(Data excerpts)
================================

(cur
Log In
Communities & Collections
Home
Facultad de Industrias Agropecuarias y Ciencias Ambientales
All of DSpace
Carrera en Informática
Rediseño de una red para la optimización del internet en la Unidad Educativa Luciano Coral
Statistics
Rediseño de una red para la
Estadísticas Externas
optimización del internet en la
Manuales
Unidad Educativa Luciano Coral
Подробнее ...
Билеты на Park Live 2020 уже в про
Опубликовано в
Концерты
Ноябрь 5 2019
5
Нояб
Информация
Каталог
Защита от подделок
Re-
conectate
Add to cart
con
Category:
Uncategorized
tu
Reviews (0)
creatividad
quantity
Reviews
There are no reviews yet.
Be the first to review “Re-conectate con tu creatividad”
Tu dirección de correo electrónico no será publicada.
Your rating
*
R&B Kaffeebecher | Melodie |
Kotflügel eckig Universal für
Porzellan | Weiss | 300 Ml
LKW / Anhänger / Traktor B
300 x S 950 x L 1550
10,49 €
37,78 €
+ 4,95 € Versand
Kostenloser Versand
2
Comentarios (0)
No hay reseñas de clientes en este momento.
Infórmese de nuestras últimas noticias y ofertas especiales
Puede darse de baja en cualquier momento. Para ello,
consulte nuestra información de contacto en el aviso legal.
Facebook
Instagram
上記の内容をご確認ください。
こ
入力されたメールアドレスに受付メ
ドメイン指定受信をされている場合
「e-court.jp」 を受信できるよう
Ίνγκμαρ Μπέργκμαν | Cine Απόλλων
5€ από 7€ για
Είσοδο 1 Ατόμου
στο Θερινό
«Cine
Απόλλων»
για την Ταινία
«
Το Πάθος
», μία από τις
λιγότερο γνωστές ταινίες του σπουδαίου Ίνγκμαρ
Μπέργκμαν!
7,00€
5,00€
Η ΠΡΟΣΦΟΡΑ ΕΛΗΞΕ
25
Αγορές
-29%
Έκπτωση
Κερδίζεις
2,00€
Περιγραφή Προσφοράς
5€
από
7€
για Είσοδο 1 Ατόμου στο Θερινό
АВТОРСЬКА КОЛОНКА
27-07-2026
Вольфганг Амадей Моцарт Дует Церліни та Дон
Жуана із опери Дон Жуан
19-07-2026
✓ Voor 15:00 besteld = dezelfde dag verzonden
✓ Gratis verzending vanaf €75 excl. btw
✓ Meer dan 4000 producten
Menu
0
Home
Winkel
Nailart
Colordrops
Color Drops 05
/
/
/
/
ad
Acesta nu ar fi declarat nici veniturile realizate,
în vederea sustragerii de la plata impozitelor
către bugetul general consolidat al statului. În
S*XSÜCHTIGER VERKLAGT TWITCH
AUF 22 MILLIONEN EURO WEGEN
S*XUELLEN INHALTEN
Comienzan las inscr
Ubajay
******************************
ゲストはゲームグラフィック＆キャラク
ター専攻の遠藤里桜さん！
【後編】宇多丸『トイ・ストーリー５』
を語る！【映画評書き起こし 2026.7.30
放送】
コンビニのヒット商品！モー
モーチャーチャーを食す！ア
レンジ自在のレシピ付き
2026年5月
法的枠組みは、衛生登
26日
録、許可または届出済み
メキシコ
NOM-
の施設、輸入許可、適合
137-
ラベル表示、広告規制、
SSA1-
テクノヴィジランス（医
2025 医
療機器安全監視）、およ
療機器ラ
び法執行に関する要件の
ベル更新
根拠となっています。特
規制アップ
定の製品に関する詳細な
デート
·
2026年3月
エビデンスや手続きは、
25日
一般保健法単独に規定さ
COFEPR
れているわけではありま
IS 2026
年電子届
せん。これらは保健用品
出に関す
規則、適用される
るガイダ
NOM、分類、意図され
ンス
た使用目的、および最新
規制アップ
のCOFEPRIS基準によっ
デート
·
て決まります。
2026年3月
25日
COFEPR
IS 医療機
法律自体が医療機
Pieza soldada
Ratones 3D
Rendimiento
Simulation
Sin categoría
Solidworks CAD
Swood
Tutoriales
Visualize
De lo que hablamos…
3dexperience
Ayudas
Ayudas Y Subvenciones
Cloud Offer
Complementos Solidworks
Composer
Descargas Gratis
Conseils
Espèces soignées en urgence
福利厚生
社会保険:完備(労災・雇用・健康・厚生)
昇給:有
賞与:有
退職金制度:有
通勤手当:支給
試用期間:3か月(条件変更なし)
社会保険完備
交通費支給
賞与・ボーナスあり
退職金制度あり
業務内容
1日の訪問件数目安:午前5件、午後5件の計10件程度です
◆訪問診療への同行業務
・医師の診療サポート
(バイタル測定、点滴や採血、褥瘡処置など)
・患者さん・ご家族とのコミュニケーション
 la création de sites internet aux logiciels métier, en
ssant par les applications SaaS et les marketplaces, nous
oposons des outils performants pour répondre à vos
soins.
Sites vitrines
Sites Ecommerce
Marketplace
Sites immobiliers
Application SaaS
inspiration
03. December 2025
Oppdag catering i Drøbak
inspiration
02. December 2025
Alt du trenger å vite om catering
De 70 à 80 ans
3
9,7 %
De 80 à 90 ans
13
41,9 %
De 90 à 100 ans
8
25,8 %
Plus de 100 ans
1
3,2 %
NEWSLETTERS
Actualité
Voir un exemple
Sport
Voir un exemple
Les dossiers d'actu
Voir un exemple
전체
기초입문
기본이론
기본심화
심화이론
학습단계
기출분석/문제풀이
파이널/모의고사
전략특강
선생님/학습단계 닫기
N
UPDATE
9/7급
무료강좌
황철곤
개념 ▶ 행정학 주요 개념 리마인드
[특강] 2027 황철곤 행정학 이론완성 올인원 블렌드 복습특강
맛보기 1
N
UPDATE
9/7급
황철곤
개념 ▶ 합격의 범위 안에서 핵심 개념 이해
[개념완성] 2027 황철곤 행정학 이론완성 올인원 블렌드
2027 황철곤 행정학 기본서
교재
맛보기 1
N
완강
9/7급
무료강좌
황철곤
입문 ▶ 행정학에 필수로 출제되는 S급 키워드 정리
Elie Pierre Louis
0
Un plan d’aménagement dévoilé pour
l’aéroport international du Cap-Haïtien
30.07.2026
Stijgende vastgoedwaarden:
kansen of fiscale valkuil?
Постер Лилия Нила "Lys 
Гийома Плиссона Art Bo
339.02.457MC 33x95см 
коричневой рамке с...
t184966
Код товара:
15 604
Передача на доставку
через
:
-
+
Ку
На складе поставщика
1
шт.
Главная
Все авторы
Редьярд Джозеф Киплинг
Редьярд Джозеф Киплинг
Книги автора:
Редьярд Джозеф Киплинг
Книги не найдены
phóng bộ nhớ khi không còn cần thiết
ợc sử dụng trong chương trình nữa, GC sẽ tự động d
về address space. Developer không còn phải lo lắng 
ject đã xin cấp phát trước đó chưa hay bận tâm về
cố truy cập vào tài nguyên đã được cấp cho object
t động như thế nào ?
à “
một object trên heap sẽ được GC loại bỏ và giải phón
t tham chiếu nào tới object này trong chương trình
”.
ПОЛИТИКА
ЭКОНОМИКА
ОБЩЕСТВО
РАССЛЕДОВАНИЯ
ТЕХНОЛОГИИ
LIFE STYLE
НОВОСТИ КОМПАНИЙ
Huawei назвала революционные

================================

• **WORK ORDER**
Set down again, word for word, the stretch of records from the line with "Подробнее ..." to the line with "Comentarios (0)", both of those lines included.

• **RESULT**
Подробнее ...
Билеты на Park Live 2020 уже в про
Опубликовано в
Концерты
Ноябрь 5 2019
5
Нояб
Информация
Каталог
Защита от подделок
Re-
conectate
Add to cart
con
Category:
Uncategorized
tu
Reviews (0)
creatividad
quantity
Reviews
There are no reviews yet.
Be the first to review “Re-conectate con tu creatividad”
Tu dirección de correo electrónico no será publicada.
Your rating
*
R&B Kaffeebecher | Melodie |
Kotflügel eckig Universal für
Porzellan | Weiss | 300 Ml
LKW / Anhänger / Traktor B
300 x S 950 x L 1550
10,49 €
37,78 €
+ 4,95 € Versand
Kostenloser Versand
2
Comentarios (0)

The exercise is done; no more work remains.